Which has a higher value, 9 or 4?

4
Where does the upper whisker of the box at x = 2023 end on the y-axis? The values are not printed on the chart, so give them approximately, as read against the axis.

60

==

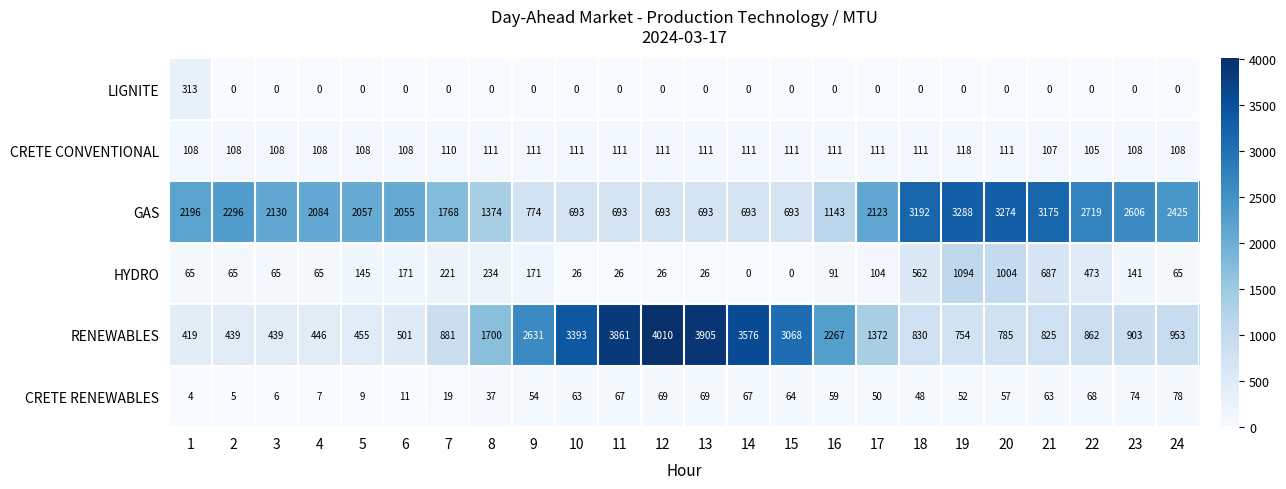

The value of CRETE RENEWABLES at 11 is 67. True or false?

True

---

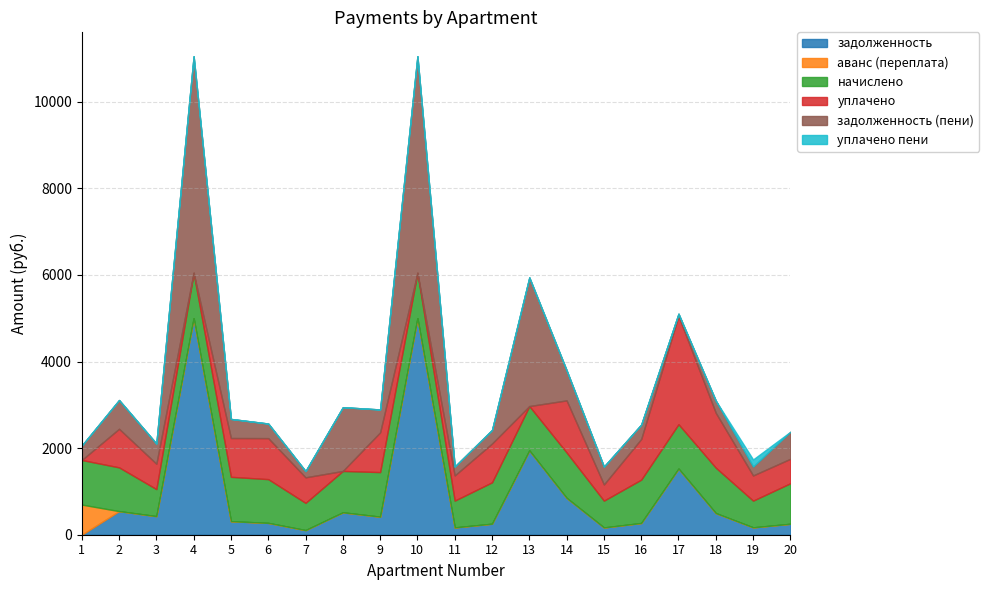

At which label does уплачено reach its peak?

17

* What is being asked
Which lines of the data above contain the word "True"? Gather every one of them.

* Problem solution
The value of CRETE RENEWABLES at 11 is 67. True or false?
True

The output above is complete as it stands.